Issy-les-Moulineaux: a time threatened with closure, the Paris heliport has been renamed and will remain open


Long threatened with closure, the Paris-Issy-les-Moulineaux heliport will remain open and has been renamed this Tuesday, March 8, on the occasion of International Women’s Rights Day. It will now bear the name of Valérie André, a helicopter pilot who notably distinguished herself in Indochina and Algeria.

While the Parisian municipality wanted it closed, in particular to enlarge the Suzanne Lenglen park (15th), the destiny of the heliport took a new turn, taking the name of Valérie André at the initiative of the town hall of Issy-les-Moulineaux (92).

In a speech directed towards this resistant, illustrious helicopter pilot, the Minister Delegate for Transport Jean-Baptiste Djebbari assured that “the men [n’avaient] not the monopoly of heroism”.

“Any more than they have the monopoly of the army, of medals, of positions of responsibility. All your life, Madame le Général, you have endeavored to demonstrate this. Women can do anything.

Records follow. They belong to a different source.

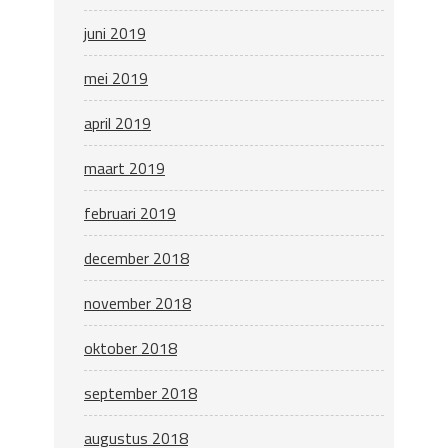
juni 2019
mei 2019
april 2019
maart 2019
februari 2019
december 2018
november 2018
oktober 2018
september 2018
augustus 2018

The only condition is to want it”, he testified.

the first woman promoted to general honored

“In honor of a heroine, the first woman to be promoted to general, the heliport at Issy-les-Moulineaux bears the name of Doctor General Valérie André since March 8. Its history is inseparable from this platform, essential to health missions”, also communicated in the process. the ADP groupformerly Aéroports de Paris.

Is the heliport saved for all that? For several years, it has been at the heart of a showdown between the City of Paris and the State, while the concession for the site awarded to Aéroports de Paris comes to an end in 2024. A contract which therefore expires, which is timely for the mayor of Paris Anne Hidalgo, who had plans to partially close the heliport as part of her anti-noise plan.

A heliport deemed “essential”

Opposite, the direction of civil aviation, under the supervision of the Ministry of Ecology, wants to do everything to keep it. Because the structure is considered essential to the missions carried out by Civil Security. For example, it was widely used at the height of the pandemic, to urgently transport certain people with Covid, but well before during the attacks of November 13, for example.

A site “essential to the Paris region”, according to Thierry Couderc, the general delegate of the French Helicopter Union. According to his remarks in Le Parisien, “a lot of progress has been made” to reduce the noise of helicopters. “There are no more”, he assures, “the Alouettes 3 of Civil Security which made a high-pitched noise”. According to him, the platform does not accommodate more than twenty movements per day and cannot exceed 50 daily movements on weekends.

If no information on this subject has been revealed to date, the decision to close the heliport will in any case be up to the State, which had already refused it in 2015. Indeed, the concession between the city of Paris and ADP is taken pursuant to a framework agreement signed in 1994 between the State and the City of Paris. And this affirms the maintenance of the heliport.